Dopo centocinquant’anni di lento e spesso drammatico cammino per ritornare “al centro del mondo”, la Cina è oggi un player globale che gioca su tutti i tavoli. Ma la sua vocazione storica la riporta lungo la Via della Seta (che in cinese si dice si chou zhi lu).
A metà settembre, Xi Jinping ha completato un tour di dieci giorni in Asia centrale che l’ha condotto in Turkmenistan, Kazakistan, Uzbekistan e Kirghizistan, al G-20 di San Pietroburgo e al summit della Shanghai Cooperation Organization di Bishkek. Ad ogni tappa, Xi ha preso impegni di cospicuo sostegno finanziario ai Paesi vicini, chiedendo in cambio una sempre maggiore cooperazione sul piano dell’agenda diplomatica, della sicurezza regionale e delle politiche energetiche. In Turkmenistan, Xi ha inaugurato un giacimento di gas naturale; in Kazakistan ha promesso 30 miliardi di dollari in progetti energetici e infrastrutturali. In Uzbekistan e Kirghizistan, ha fatto promesse simili.

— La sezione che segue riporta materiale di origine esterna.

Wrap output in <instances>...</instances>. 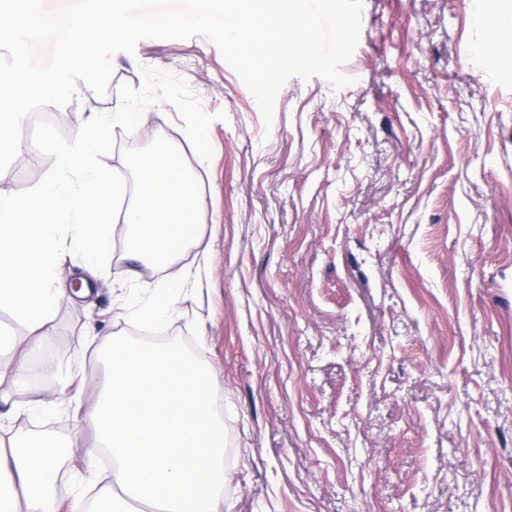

I flussi transfrontalieri si intensificano: ci sono le strade (il corridoio Kashgar-Gwadar, dalla Cina al Pakistan ma anche un reticolo di strade in costruzione più a nord, nelle repubbliche centro-asiatiche); c’è la ferrovia (il 17 luglio è stata inaugurata la linea ferroviaria diretta da Zhengzhou, capitale della provincia dell’Henan, ad Amburgo); ci sono soprattutto oleodotti e gasdotti, come quello della Asia Centrale che collega il giacimento turkmeno di Galkynysh allo Xinjiang.
Sono solo singoli esempi, ma se si realizzasse per esempio il gasdotto Iran-Pakistan, che arriverebbe al porto di Gwadar con ulteriore prolungamento fino allo Xinjiang, la Cina potrebbe anche utilizzare lo scalo sul Mare Arabico come hub per il petrolio che arriva proprio dallo stretto di Hormuz, risparmiando così tempo rispetto alla rotta via mare e guadagnandoci anche in sicurezza (non ci sarebbe più da pattugliare l’Oceano Indiano).
Ecco quindi l’importanza di quella che ad Astana, capitale kazaka, Xi Jinping ha definito “cintura economica della Via della Seta” che, lo sappiamo bene, anche in antichità era più un reticolo di strade che una sola.
Ha fatto esplicito riferimento allo Xinjiang, il presidente, e lì tutto converge. È la regione più occidentale della Cina, porta di Pechino sull’Asia Centrale, ma anche luogo lontano dalla culla della civiltà han: melting pot da sempre, e da sempre anche luogo di conflitti.
Una terra instabile che deve diventare l’hub energetico, infrastrutturale, tecnologico e commerciale di Pechino. Ma che vive una irrisolta questione etnico-religiosa, che è anche e soprattutto sociale. Questa, però, è un’altra storia.